I don’t even feel like discussing the rest of the covers on the album, because they all suffer from exactly the same problem: most of the songs are good, but it never feels as if there is a real sense of purpose to the Searchers covering them. The best outcome is that they might help one unearth some forgotten goodies — I’d never even heard of Moody and the Deltas, for instance, before listening to this album, or of Lou Johnson, the soul singer who first recorded Bacharach and David’s ‘Magic Potion’ in a solidly soulful version which makes the Searchers’ one completely expendable. (I have a suspicion they only recorded the song because they’d already done ‘Love Potion No. 9’, so, as well-established experts in love potions, they simply couldn’t pass up on this one). And what did they think to achieve by covering the orchestrated waltz of the Drifters’ ‘I Don’t Want To Go On Without You’? Without a Steve Marriott or a Rod Stewart-type singer in the band, competing with the power of the Atlantic R&B sound on a vocal level is a battle that’s lost before it is even started.

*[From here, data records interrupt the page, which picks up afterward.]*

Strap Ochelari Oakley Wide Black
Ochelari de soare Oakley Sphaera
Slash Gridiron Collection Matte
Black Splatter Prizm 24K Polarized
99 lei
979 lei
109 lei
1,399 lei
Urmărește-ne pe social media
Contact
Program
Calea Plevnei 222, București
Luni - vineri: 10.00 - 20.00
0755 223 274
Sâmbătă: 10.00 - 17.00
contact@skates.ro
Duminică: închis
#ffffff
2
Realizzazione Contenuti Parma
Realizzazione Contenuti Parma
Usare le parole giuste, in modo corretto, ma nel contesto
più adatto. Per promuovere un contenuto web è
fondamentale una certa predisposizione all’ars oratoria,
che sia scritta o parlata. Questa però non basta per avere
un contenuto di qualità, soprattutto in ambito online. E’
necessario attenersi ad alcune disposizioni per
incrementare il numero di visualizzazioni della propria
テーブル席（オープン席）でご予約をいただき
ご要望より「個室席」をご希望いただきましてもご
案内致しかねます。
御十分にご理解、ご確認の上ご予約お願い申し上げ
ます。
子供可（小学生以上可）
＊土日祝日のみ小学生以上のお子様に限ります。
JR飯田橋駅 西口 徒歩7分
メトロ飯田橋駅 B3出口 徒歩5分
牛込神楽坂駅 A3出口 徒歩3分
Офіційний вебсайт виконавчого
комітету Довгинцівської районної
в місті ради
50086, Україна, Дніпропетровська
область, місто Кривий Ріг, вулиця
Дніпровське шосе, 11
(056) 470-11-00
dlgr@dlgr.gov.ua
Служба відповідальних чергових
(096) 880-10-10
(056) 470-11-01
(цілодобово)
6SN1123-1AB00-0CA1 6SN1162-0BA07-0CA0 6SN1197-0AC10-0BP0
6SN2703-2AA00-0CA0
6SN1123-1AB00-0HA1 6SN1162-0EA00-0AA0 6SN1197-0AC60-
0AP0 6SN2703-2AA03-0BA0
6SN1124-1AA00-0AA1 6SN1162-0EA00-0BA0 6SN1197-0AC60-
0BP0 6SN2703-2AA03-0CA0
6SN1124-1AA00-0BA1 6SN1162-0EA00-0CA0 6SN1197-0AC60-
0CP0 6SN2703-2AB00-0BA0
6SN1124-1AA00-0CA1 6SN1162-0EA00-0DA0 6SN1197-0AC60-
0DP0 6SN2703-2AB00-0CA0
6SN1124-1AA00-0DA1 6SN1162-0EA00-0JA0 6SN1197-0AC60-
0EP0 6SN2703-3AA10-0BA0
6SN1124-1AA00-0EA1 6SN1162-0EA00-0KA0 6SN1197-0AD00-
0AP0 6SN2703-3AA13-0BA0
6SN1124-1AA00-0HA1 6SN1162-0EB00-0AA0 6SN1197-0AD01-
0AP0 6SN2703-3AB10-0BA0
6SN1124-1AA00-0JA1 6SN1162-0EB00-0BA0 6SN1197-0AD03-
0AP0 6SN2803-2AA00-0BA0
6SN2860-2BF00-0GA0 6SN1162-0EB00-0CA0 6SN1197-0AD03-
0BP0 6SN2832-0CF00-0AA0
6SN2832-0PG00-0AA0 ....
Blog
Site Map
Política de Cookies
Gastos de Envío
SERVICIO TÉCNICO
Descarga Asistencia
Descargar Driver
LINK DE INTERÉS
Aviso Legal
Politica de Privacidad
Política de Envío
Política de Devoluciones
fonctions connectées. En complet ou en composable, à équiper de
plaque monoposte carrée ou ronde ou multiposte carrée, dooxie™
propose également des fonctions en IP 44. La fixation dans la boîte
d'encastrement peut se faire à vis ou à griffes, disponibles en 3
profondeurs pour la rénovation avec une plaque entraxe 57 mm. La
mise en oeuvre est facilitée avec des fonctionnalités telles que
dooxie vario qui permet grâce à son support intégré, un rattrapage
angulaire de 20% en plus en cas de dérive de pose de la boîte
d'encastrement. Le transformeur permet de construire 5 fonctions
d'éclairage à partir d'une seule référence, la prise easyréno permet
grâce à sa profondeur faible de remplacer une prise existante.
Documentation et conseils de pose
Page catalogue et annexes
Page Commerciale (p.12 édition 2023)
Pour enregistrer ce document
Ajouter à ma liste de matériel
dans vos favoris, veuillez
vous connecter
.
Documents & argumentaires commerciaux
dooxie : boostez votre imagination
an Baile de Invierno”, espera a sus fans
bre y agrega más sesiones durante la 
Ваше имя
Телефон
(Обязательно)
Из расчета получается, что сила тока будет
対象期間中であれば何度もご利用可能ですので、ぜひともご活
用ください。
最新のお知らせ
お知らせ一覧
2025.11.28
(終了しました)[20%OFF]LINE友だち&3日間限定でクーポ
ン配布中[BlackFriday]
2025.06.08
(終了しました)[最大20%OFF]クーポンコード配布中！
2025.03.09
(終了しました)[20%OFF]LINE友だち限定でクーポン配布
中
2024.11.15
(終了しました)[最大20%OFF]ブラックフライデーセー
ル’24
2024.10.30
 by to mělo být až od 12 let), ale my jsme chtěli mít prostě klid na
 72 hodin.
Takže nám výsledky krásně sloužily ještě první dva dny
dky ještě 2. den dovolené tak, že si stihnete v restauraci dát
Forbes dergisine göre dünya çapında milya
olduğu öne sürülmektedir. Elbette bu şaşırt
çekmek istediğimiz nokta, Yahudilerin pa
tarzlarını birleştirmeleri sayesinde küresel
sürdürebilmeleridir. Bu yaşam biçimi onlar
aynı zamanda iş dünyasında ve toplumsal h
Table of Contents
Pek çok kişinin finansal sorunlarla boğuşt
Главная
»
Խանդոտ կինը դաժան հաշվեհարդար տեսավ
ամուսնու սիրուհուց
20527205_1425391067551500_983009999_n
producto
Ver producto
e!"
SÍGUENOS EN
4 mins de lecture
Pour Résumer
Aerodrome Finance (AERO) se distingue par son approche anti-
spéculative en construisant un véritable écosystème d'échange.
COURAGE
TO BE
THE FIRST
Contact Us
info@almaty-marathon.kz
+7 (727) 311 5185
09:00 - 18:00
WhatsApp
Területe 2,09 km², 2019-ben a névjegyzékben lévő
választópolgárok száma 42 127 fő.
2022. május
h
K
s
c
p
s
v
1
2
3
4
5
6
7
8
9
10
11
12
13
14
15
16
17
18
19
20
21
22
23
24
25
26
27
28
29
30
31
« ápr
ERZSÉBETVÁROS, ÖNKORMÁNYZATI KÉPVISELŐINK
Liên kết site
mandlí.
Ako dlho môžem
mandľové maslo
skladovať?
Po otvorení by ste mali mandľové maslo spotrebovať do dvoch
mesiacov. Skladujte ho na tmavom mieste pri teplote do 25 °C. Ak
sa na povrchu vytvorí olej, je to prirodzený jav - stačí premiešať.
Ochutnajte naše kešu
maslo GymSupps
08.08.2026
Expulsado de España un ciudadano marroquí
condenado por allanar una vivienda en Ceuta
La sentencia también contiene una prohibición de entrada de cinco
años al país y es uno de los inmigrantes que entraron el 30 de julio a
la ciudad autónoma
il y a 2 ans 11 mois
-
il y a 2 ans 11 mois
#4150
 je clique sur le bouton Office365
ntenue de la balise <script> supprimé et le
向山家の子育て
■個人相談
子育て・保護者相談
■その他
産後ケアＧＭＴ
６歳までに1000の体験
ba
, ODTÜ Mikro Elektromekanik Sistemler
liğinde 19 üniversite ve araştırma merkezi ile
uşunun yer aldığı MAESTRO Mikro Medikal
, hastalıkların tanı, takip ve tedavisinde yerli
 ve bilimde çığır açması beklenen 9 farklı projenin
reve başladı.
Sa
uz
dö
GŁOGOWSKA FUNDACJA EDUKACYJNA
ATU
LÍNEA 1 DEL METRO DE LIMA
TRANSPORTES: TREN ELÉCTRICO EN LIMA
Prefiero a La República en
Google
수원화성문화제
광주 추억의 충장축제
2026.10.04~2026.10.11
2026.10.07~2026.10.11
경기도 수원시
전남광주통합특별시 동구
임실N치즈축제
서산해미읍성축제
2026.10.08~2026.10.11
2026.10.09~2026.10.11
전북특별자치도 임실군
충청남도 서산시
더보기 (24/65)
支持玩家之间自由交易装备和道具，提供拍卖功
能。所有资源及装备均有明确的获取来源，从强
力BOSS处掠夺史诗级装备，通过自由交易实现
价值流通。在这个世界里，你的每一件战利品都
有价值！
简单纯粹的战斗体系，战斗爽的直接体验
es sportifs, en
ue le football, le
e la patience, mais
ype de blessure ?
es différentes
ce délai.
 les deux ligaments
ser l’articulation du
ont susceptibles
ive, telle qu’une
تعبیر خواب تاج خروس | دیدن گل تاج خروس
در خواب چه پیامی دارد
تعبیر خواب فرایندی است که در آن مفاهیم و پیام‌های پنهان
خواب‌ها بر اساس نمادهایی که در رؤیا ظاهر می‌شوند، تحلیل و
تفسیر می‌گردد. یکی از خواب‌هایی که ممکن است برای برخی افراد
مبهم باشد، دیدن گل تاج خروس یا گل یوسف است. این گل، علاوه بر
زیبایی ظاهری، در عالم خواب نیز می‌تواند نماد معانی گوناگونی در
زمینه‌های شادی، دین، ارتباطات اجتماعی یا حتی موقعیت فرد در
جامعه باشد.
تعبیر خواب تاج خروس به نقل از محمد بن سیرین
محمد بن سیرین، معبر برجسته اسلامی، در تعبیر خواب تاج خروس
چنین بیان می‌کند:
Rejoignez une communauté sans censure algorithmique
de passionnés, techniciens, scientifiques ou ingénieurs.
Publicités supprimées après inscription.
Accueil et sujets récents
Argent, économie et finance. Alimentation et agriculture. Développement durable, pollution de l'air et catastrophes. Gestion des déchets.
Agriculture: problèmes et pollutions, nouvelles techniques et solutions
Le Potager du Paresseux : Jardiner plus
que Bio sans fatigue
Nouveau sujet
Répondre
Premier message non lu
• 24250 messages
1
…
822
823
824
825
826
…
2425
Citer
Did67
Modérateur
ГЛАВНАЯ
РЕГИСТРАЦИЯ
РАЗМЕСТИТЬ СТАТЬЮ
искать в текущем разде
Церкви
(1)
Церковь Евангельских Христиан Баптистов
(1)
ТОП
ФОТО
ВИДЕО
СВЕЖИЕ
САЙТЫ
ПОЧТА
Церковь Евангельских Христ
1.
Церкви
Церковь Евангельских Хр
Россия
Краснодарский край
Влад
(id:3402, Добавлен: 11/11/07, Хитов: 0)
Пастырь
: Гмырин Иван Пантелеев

In short, while time has helped me to somewhat mellow out — there are really no bad songs on the album, and all the covers are at least formally competent and listenable — Sounds Like Searchers still represents the start of a clear (and fairly quick) downward slide for a band that took quite a bit of time to find their special strength, then embarrasingly failed to capitalize on it.

Interestingly enough, the small run of singles that they would release throughout 1965 — available on the remastered CD edition of the album as bonus tracks — does show that the race was not yet completely run. Most of these songs are originals, and a few show some promising developments, most notably ‘He’s Got No Love’, co-credited to Curtis and Pender — the song is notable for containing much the same little pop riff that Pete Townshend would later use (nick?) for his own ‘A Legal Matter’, though one could argue that it is, in turn, itself derivative of the Stones’ riff for ‘The Last Time’. Anyway, that riff is encrusted inside an echoey, reverberating arrangement, with gorgeous harmonies that are but one step away from the baroque-pop explosion of next year. The B-side of the single, ‘So Far Away’, was recorded in much the same style, but is just a tad weaker because the overall melody is extremely derivative of Buddy Holly (the opening is pretty much pilfered directly from ‘Listen To Me’). But then they had to go and spoil it by choosing a Bobby Darin track for their next single — ‘When I Get Home’ (not the Beatles song), which may actually sound a little crisper than the Darin original (at least it’s not a Drifters song), yet still completely ditches that proto-psychedelic jangly reverberation of the previous single. In other words, one step forward, one step back, same old muddle again.